GSOC2015_Progress_Emilio

Emilio Dorigatti edited this page Aug 17, 2015 · 20 revisions

Warmup Period (until 25th of May) Warm up tickets on GitHub, made an experimental date normalization module using the ANTLR4 bindings for Python and the provided grammar. We decided to abandon this approach and create our own regular expressions directly via Python.

First Week (25/5 - 31/5) Some ideas about the date normalizer, meeting at FBK with mentor Marco Fossati.

Second Week (1/6 - 7/6) First prototype of the date normalizer, reviewed crowd annotated gold standard.

Third Week (8/6 - 14/6) Exams!

Fourth and Fifht Weeks (15/6 - 28/6) Almost finished and tested the date normalizer as well as the code using it.

Fifth Week (29/6 - 5/7) Final refinements for the mid-term: successfully outputting reified triples and script for transforming the wikipedia dump in sentences about soccer.

Sixth Week (6/7 - 12/7) Refactoring and cleaning of the code base, experiments with the unsupervised classifier. As it turned out it is heavily dependent on the quality of the entities linked by the linker (for example stagione 2010-2011 was linked to Serie B) and on the mapping between frame elements and ontology types in dbpedia.

Seventh Week (13/7 - 19/7) Script to compute Fleiss's Kappa on the crowdflower results, slowly refactoring the code base

Eight Week (20/7 - 26/7) Holidays.

Ninth Week (27/7 - 2/8) Created rules to run the supervised classifier, thoughts about scoring triples' confidence and implementation of score for unsupervised classification using the entity linking score.

Tenth Week (3/8 - 9/8) Scoring supervised classification facts and serializing triples' score in a separated dataset, heavy refactoring of the classifier.

Eleventh Week (10/8 - 16/8) Integrated the mappings to DBPO into the output triples, found some critical bugs which might be responsible for the low frame classification performances. Fixed the bugs and computed confusion matrix for the classifier. Performances are good, but not exceptional, perhaps due to some problems in how the training set was built wrt to the gold standard (i.e. some labels in the gold standard do not appear in the training set)
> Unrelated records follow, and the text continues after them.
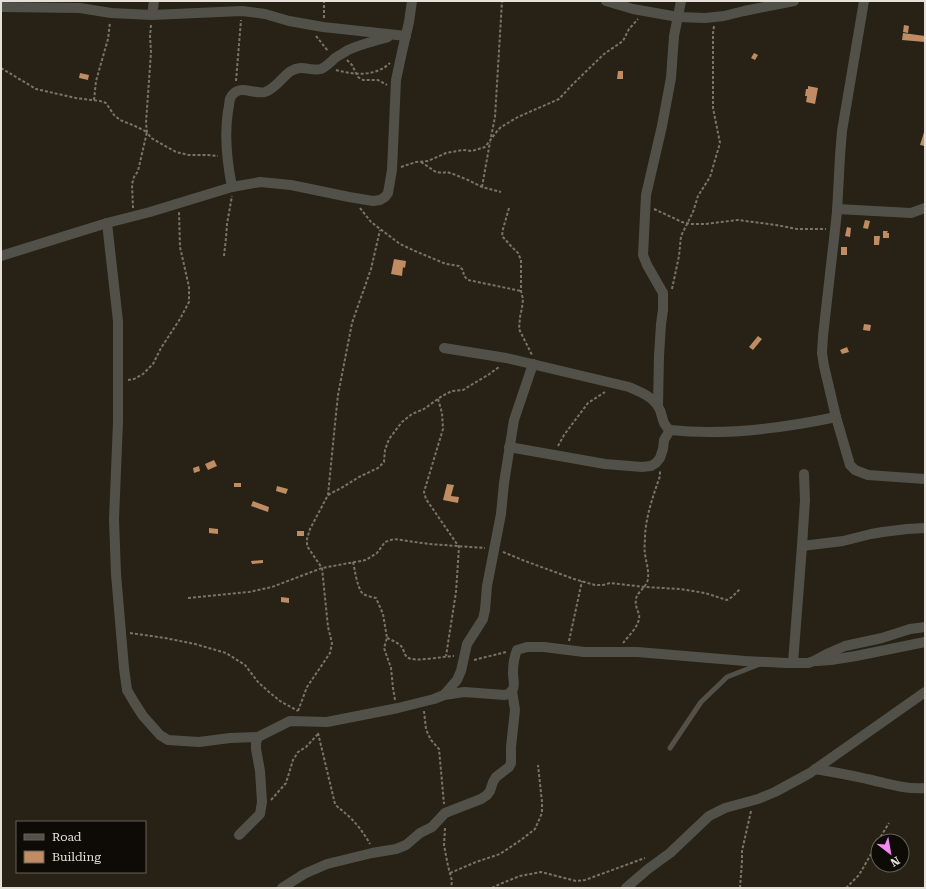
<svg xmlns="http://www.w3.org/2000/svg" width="926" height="889" font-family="'Roboto Serif',serif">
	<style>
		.building { fill: #bf8c63 }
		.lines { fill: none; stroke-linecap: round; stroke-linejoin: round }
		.path { stroke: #7a7369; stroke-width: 2; stroke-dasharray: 3 2; stroke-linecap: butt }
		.service { stroke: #51514a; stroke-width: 5 }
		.minor { stroke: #51514a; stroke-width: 10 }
	</style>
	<rect width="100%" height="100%" fill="#282115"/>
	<!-- building -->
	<g class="building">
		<path d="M904 25 909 26 908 33 903 32Z"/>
		<path d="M903 33 925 36V42L902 40Z"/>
		<path d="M754 53 758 55 755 60 751 58Z"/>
		<path d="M618 71H623V79H617Z"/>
		<path d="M80 73 89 75 88 80 79 78Z"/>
		<path d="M808 86 818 88 815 104 806 102 807 96H805L806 89H808Z"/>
		<path d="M925 129V146L920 145Z"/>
		<path d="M865 220 870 221 868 229 863 228Z"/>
		<path d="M847 227 851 228 850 237 845 236Z"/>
		<path d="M883 231H888L887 233H889V238H883Z"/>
		<path d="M874 236H880L879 245H874Z"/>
		<rect x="841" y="247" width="6" height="8"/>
		<path d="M394 259 406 261 405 268 403 267 402 276 391 274Z"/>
		<path d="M864 324 871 325 870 331 863 330Z"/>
		<path d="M758 336 762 339 753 350 749 347Z"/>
		<path d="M847 347 849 352 842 354 840 350Z"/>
		<path d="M214 460 217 466 208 470 205 464Z"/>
		<path d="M199 466 200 471 194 473 193 468Z"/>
		<rect x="234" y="483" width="7" height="4"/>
		<path d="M447 484 454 485 451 496 459 497 458 503 443 500Z"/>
		<path d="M277 486 288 489 286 494 276 491Z"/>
		<path d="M253 501 269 507 268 512 251 506Z"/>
		<path d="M209 528 218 529V534L209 533Z"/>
		<rect x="297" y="531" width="7" height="5"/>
		<path d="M263 560V563L252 564 251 561Z"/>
		<path d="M281 597 289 598V603L281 602Z"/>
	</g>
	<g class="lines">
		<!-- path -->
		<g class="path">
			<path d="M324 18V1"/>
			<path d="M151 25 150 36 151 52 146 123 147 132 151 138 176 152 189 155H207L218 156"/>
			<path d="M316 36 328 51"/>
			<path d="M347 60 352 65 358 77 363 80H378L387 85"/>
			<path d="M1 68 36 89 76 98 100 101 106 103 114 115 120 120 135 126 147 132 138 171 134 177 132 184 133 208"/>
			<path d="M336 70C354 75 375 77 390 63"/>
			<path d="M236 81 241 20"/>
			<path d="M94 100 96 81 108 39 110 22"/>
			<path d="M491 137 495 117 502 1"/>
			<path d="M421 162 436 172 442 173 447 172 453 174 468 180 482 187 501 192"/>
			<path d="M401 167 416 162 428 161 446 153 463 150 472 151 485 147 498 130 501 127 518 117 559 99 572 85 604 54 623 41 629 29 638 19"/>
			<path d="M482 187 490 142"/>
			<path d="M360 208 371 222 400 244 415 251 446 264 459 266 463 270 464 276 468 280 521 291"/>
			<path d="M509 208 503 229 502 236 511 246 518 253 521 260V291L523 299 522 308 520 317 519 329 532 355"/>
			<path d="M654 209 682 222 691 224H705L738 220 776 225 797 229H826"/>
			<path d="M224 256 226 238 227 224 232 196"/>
			<path d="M672 289 679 256 681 236 693 212 698 196 710 177 720 143 713 108V33L714 26"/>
			<path d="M128 380 134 379 143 374 153 364 161 348 180 319 189 302V287L180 247 179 212"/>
			<path d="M438 399 442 413 443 429 424 492 426 499 459 547 456 592 446 656"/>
			<path d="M558 446 564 435 588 403 605 392"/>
			<path d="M328 495 343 487 359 477 378 468 384 462 385 450 389 439 402 422 412 414 424 409 442 396 452 391 463 390 471 385 488 375 499 367"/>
			<path d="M503 552 525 561 574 579 595 585H603L610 583 645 587 680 589 705 593 727 600 732 597 740 589"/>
			<path d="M353 562C355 570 357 588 363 594 367 596 372 597 376 598L383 614 387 638 384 648 391 668 393 688 395 700"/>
			<path d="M188 598 249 592 272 587 322 568 366 560 377 553 385 542 394 539 429 544 485 548"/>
			<path d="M130 633 165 638 195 644 226 653 245 665 258 682 269 692 280 701 298 711"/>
			<path d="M387 638C392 640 398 643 401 646 404 649 404 655 407 657 413 663 445 656 454 656"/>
			<path d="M569 641 582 581"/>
			<path d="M623 643C629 635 641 625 639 614 637 609 635 605 636 599 637 592 646 588 648 579 649 570 646 562 645 554 644 548 645 542 645 536 646 516 653 496 660 476V471"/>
			<path d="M474 660 506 652"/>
			<path d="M298 711 307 687 330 653 332 643 328 627 322 568 307 546V539L310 529 328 495 335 424 338 395 352 323 371 269 380 230"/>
			<path d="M424 711 426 729 428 734 431 740 439 749 444 804"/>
			<path d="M318 733 335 804C338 808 342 810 345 813 355 821 364 833 370 844"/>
			<path d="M271 800 286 783 293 760 298 752 306 747 318 734"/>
			<path d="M445 828 444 845 448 866 452 881 451 888"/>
			<path d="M878 841 889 823"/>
			<path d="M450 873 476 862 500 854 521 840 535 829 542 813V802L538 765"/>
			<path d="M492 888 500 884 520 876 541 872 576 881 585 880 645 858"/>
			<path d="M740 888 742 861V851L751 811"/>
			<path d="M846 888 859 875 878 842"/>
		</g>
		<!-- service -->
		<path class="service" d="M670 748 701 702 727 677 760 664"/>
		<!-- minor -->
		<g class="minor">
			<path d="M606 1 633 9 678 17 705 18 724 16 744 11 794 1"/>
			<path d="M864 1 842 131 840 156 837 212 823 336 822 353 824 366 836 417 850 465 855 470 868 475 925 479"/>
			<path d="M1 7 80 8 111 13 152 15 242 11 265 14 289 21 323 27 406 36"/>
			<path d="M152 15 154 1"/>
			<path d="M232 187C227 162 224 137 228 111 229 108 229 103 230 99 237 82 253 95 265 92 275 89 283 76 291 71 303 64 311 72 321 69 326 67 331 62 335 58 339 55 344 53 348 50 361 44 375 41 388 37"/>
			<path d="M837 209 911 213 925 208"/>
			<path d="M107 223 118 321V422L114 519 116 574 124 668 127 690 134 702 143 716 160 735 168 740 199 742 230 738 258 737"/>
			<path d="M1 256 107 223 150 212 232 187 260 182 291 185 349 197 373 201 380 200 385 197 388 193 392 170 396 80 402 52 409 22 412 1"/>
			<path d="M444 348 506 358 629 387C641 392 654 397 660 410 663 418 662 424 670 430 723 436 784 428 836 417"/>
			<path d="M658 406 659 356 661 324 663 310V293L647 265 643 255 646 195 662 126 671 78 674 36 681 1"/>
			<path d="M509 447 605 464 642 467 651 466 656 463 660 458 663 449 664 440 670 430"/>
			<path d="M802 546 843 541 871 534 883 532 907 529 925 528"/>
			<path d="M817 661 831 660 856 656 925 642"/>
			<path d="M793 663 802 546 805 500 804 474"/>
			<path d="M444 695 464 692 505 695C509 694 511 693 513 689 515 685 513 678 513 673 513 665 514 657 517 650L527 647H544L584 652H637L745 661 787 663H808L814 661 829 653 845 646 882 638 910 629 925 627"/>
			<path d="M815 769C833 772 850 775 867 779 886 783 906 790 925 788"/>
			<path d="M239 835 260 814 262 802 260 771 256 749V743L258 737 290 721 327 722 398 708 434 699 444 695 457 680 461 671 467 644 483 619 485 610 487 586 501 514 504 483 514 420 533 364"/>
			<path d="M282 888 304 874 327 864 372 853 396 849 406 845 420 833 432 827 445 813 481 799 487 795 490 791 493 782 496 777 509 767 511 763V747L515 710 512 691"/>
			<path d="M626 888 648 869 670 853 709 816 725 808 758 799 775 792 810 773 925 692"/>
		</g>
	</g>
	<!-- border -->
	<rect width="926" height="889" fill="none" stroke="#e5e0d8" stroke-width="4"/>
	<!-- legend -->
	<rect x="16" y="821" width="130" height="52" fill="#0e0b06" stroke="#64605a"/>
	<rect x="24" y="834" width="20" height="6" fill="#51514a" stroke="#64605a"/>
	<text x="52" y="841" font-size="12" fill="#e5e0d8">Road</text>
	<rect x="24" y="851" width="20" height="12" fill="#bf8c63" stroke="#64605a"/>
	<text x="52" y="861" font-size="12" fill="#e5e0d8">Building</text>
	<!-- north arrow -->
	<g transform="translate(890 853) rotate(149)"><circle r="19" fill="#0e0b06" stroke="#64605a"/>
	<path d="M0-3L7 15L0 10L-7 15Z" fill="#f28af3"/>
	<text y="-6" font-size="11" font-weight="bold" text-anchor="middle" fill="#e5e0d8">N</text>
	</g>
</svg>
Twelfth Week (17/8 - 23/8) As we are using the 'C-SVC' flavour of libsvm I explored the classifier's performances as C varies taking values 0.001, 0.01, 0.1, 1, 10, 100 and 1000.

As for roles, the best performances are obtained using C values near 1 (0.1, 1, 10). Here, most roles keep good precision and recall (0.7 or higher) except for Agente, Premio and Perdente (but, curiously, not Vincitore). Perdente has low recalls (less than 0.25) with all values of C but 1, in which it has 0.45 while its precision is always stable at 0.8. Agente and Premio always have low (< 0.35) recall while their precision reach a peak at C = 10 (respectively 0.8 and 0.67 precision). The confusion matrix shows a lot of activity around these classes and Competizione and O (i.e. not tagged) which is understandable as they require some semantic understanding of the sentence. For example Competizione is often mistaken as Premio and, in fact, the distinction is not clear at all (think of Ha vinto la Champions League). Squadra, Agente Vincitore and Perdente are another example of classes which are frequently misunderstood by the classifier. The classifier tends to tag a significant amount of Competizione, Agente and O classes as Entità which is understandable considering the scarce and ambiguous training examples tagged as Entità (34 out of more than 55000 roles examples in almost 3000 sentences). Two distinct strips can be noticed in the row and column of the O role, representing missed tokens or tokens classified by mistake.

Frame classification is very stable with very high precision and recall (more than 0.8) for all classes but Stato, having a precision smaller than 0.4; it is often mistaken for Attività.